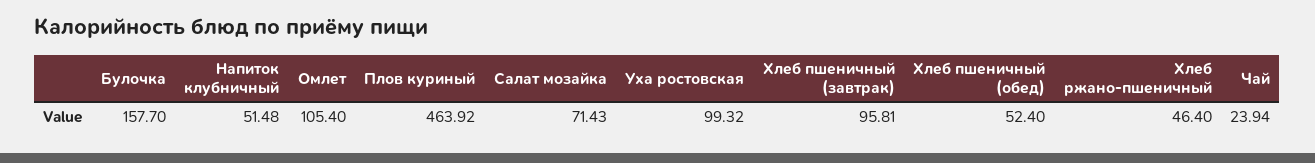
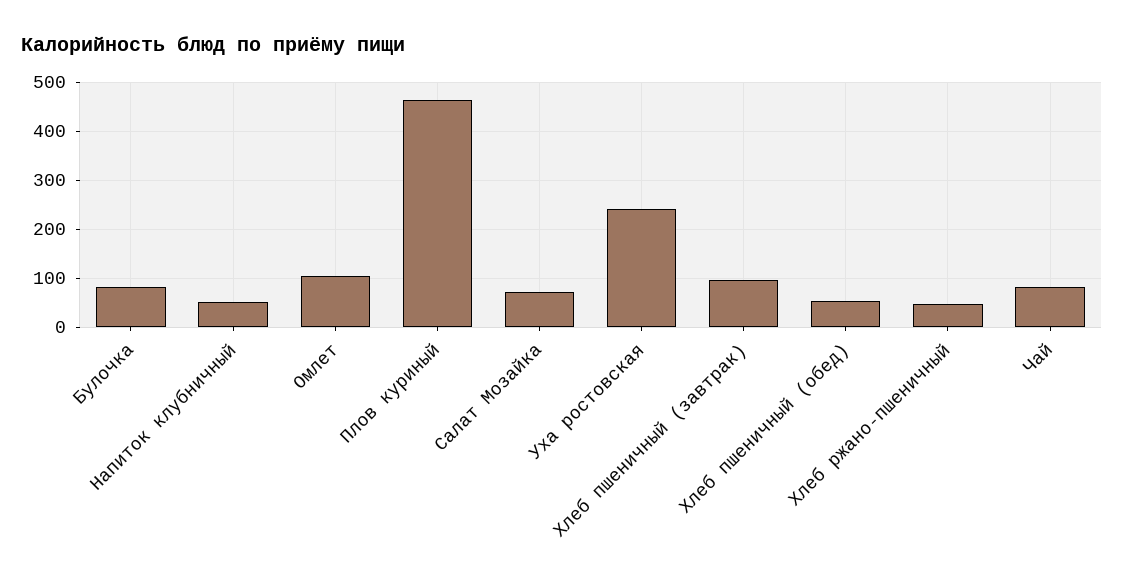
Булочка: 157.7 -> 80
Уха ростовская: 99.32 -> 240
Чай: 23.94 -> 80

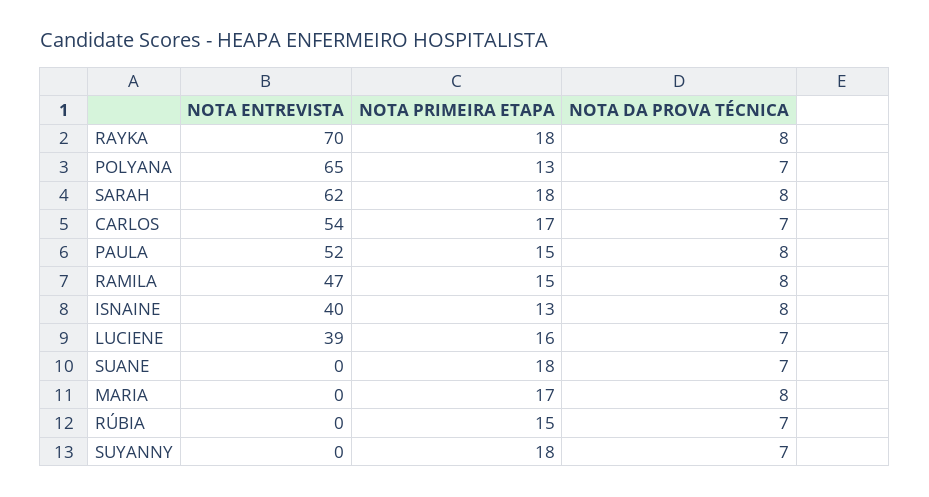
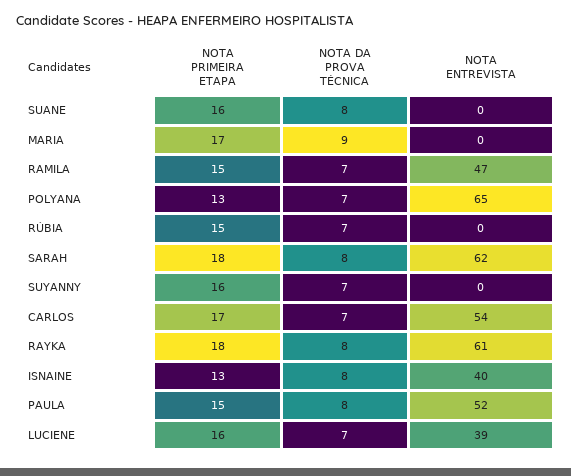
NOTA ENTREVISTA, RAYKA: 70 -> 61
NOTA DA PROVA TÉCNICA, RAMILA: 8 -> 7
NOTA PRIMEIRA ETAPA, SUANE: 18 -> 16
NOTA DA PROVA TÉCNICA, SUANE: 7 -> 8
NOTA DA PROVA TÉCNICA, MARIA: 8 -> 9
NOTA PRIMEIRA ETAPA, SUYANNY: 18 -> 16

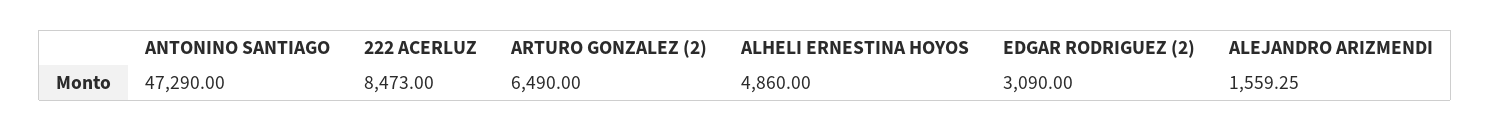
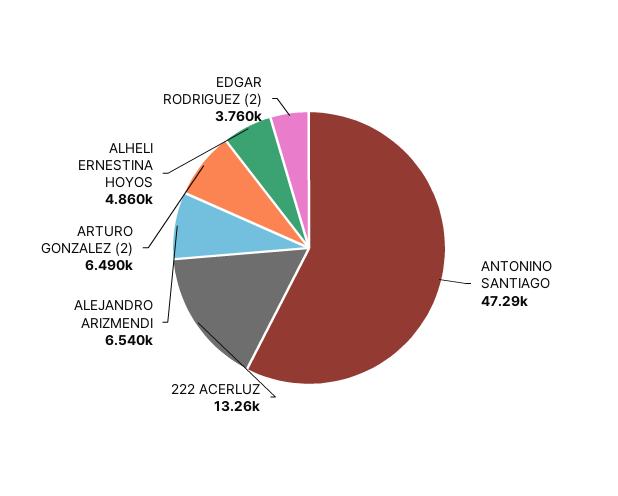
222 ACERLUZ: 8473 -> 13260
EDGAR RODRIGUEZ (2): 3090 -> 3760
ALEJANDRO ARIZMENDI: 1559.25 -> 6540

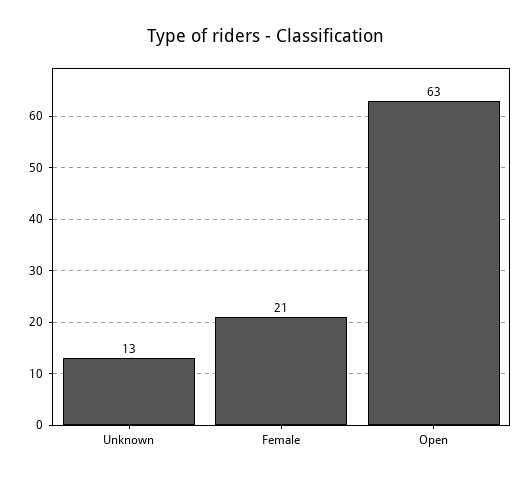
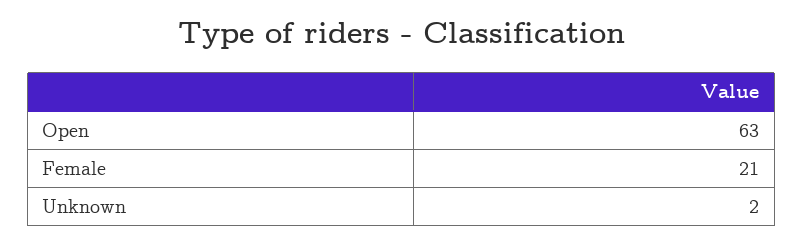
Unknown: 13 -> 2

......

No pictures should appear in the copy. Print exactly the lines above from the line containing "Уха ростовская: 99.32 -> 240" through the last line of the data.

Уха ростовская: 99.32 -> 240
Чай: 23.94 -> 80

NOTA ENTREVISTA, RAYKA: 70 -> 61
NOTA DA PROVA TÉCNICA, RAMILA: 8 -> 7
NOTA PRIMEIRA ETAPA, SUANE: 18 -> 16
NOTA DA PROVA TÉCNICA, SUANE: 7 -> 8
NOTA DA PROVA TÉCNICA, MARIA: 8 -> 9
NOTA PRIMEIRA ETAPA, SUYANNY: 18 -> 16

222 ACERLUZ: 8473 -> 13260
EDGAR RODRIGUEZ (2): 3090 -> 3760
ALEJANDRO ARIZMENDI: 1559.25 -> 6540

Unknown: 13 -> 2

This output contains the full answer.